Ever since I became more of a work-at-home mom than stay-at-home mom, I’ve not really done much homelearning with the kids. I still follow a routine with them, but it’s with less intensity and frequency throughout the day; and instead of creating and designing my own materials, I’m using a lot more stock ones that are available for downloading from the net. I’m also letting them play A LOT more together, now that they are at the age where they love to pretend play. Just recently, I heard someone say “Mama” and “Dada” and they were not calling the husband and me but each other, and it was altogether tremendously amusing.
I also outsource the learning of the Chinese Language to Berries. Ben has been attending lessons since last year, and Becks started her N2 class this year. I’m pretty much hands off in this area.

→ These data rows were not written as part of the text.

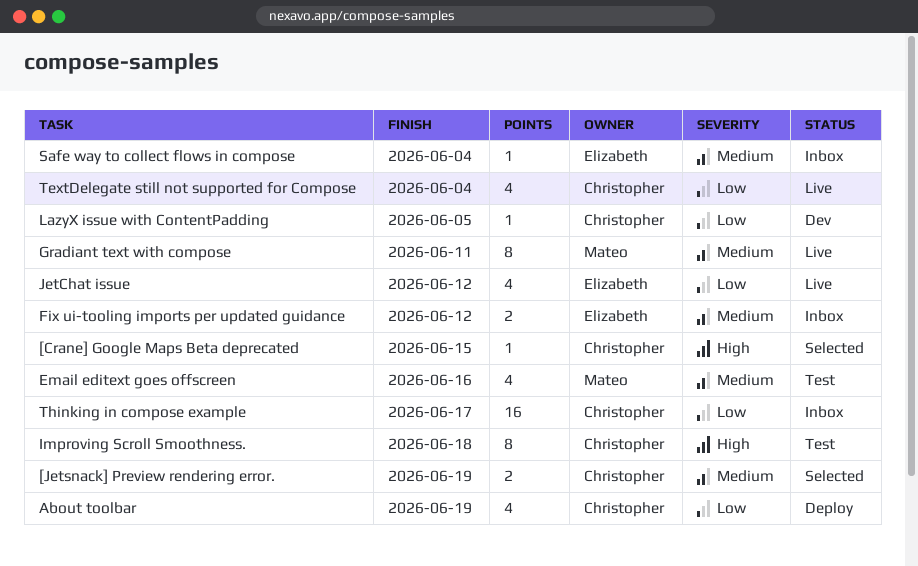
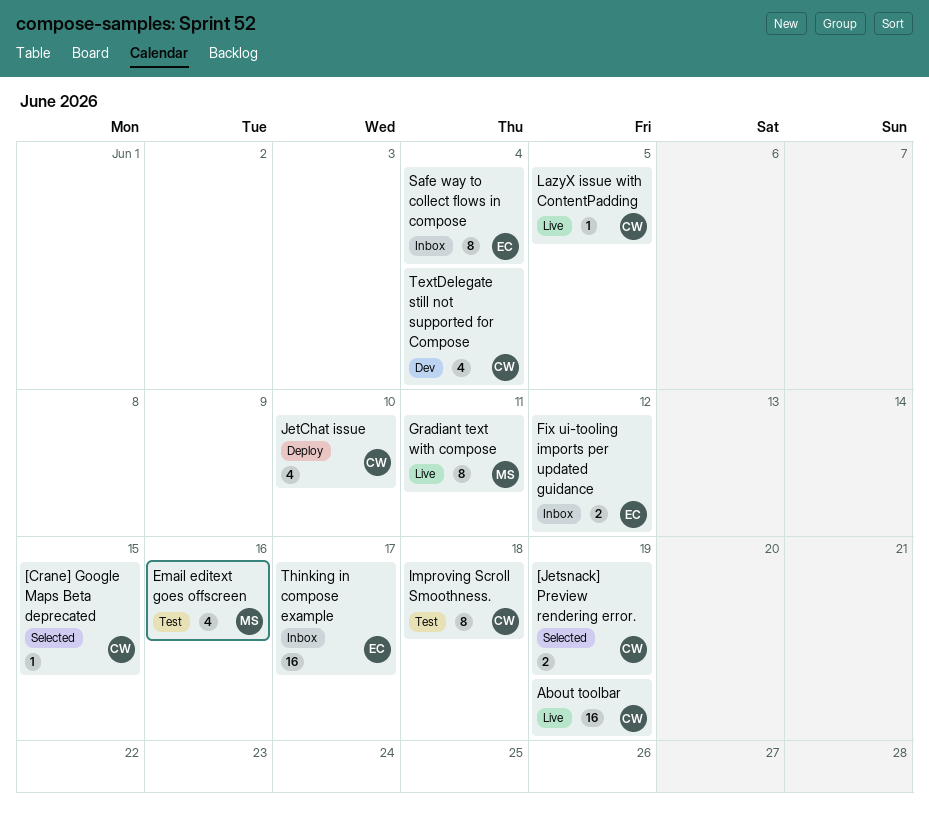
About toolbar, status: Deploy -> Live
About toolbar, estimate: 4 -> 16
JetChat issue, status: Live -> Deploy
JetChat issue, owner: Elizabeth -> Christopher
JetChat issue, due: Jun 12 -> Jun 10
LazyX issue with ContentPadding, status: Dev -> Live
Safe way to collect flows in compose, estimate: 1 -> 8
TextDelegate still not supported for Compose, status: Live -> Dev
Thinking in compose example, owner: Christopher -> Elizabeth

Until the rude shock yesterday, that is.
So Becks’ teacher informed me that she couldn’t recognise the words she’s been taught when she did a revision test with her. It’s not the first time the teacher’s said it since the beginning of the year, and I’ve pretty much just left things as they were and hoping not to intervene at all in Becks’ learning. But last evening, the test score was 1 out of 20, and it was quite horrifying to know that the little girl doesn’t remember any Chinese character save one since January.

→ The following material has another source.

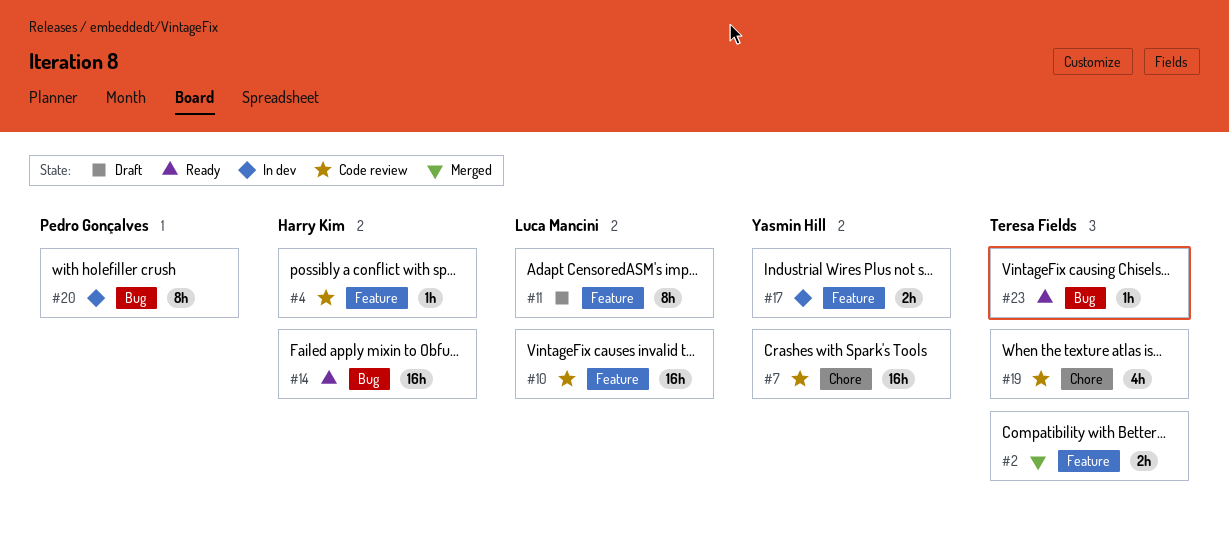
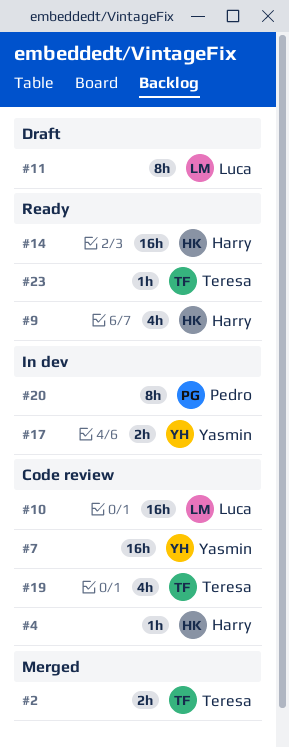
#9: none -> present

Of course our first thoughts were: Does she have a learning disability? Is she suffering from something we do not know of? Does she have a problem with memory? Is the classroom engaging enough? Does she have attention deficit?
Believe you me, I think any parent would start off with these crazy thoughts.

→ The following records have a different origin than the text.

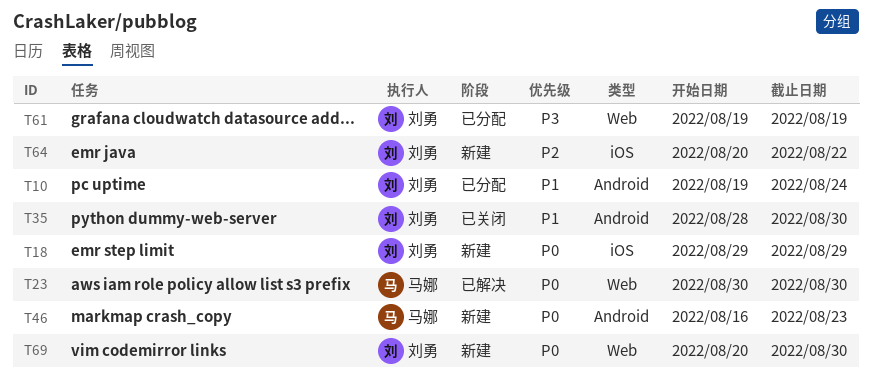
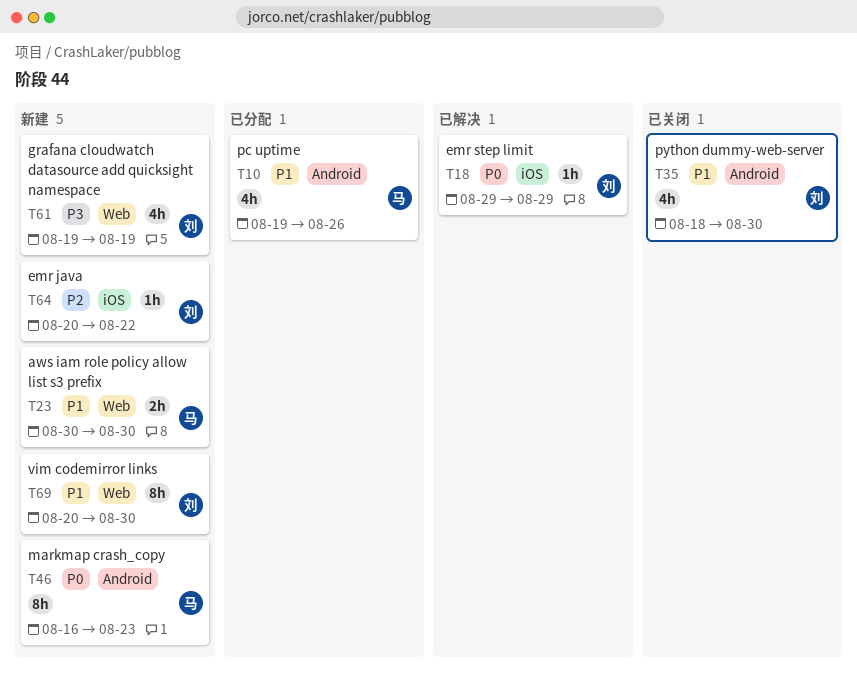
T10, owner: 刘勇 -> 马娜
T10, due: Aug 24 -> Aug 26
T18, status: 新建 -> 已解决
T23, status: 已解决 -> 新建
T23, priority: P0 -> P1
T35, start: Aug 28 -> Aug 18
T61, status: 已分配 -> 新建
T69, priority: P0 -> P1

But any parent who knows their child would be able to pull herself back from this and think about what it is that the child really needs.
I didn’t go all beserk. I didn’t get all anxious (for a while I did, but not for too long, hurhur!) about Becks’ lack of ability to remember. I didn’t go down that slippery slope of reasoning within myself about how she might suffer in primary school. I didn’t run out to buy more Chinese books or videos. I knew that the little girl was sending me a message loud and clear, and if I am not going to “listen” to it, I’m going to be a fool of a mother.
I know my child. I think she’s saying, “Mama, can you also teach me Chinese too?”
Last night, before the kids went to bed, I told them that there would be a new routine when they wake up. They would each get a “Special ‘Learning’ Time” with me for 20 minutes every day when they are fresh in the morning, and we could spend time doing anything that they wished to learn. They know ‘Special Time’ is one-to-one time with me which no one can interrupt, and so using this phrase got them all agreeable.
That was that. I had it at the back of my mind but still went to bed at 2am catching Episode 201 of Running Man.
This morning, at 8.30am, someone tapped me on the shoulder and shouted, “Mama, wake up. We are having special time learning right?”
Right, the ‘Special ‘Learning’ Time’, yes.
It was the little girl who was up and all ready this morning.
And I was right. She was all ready to learn some Chinese and do some flashcard reading on my lap and playing games answering ‘yes’ or ‘no’ in Chinese. I’m thinking to myself, BINGO, isn’t this what needs to be fixed before the problem in the classroom can be? She needs her mother to be involved in every area of her learning too.
Lesson learned: Never dismiss my child as having any problems until I’ve invested good time and energy being involved in her learning. I have to keep filling love tanks and be their cheerleader every step of the way, whether I work at home or not. And those 20 minutes (60 minutes for me) didn’t just make one kid happy, it made all three happy to have some one-to-one time on Mama’s lap – and we’re all looking forward to this routine every day!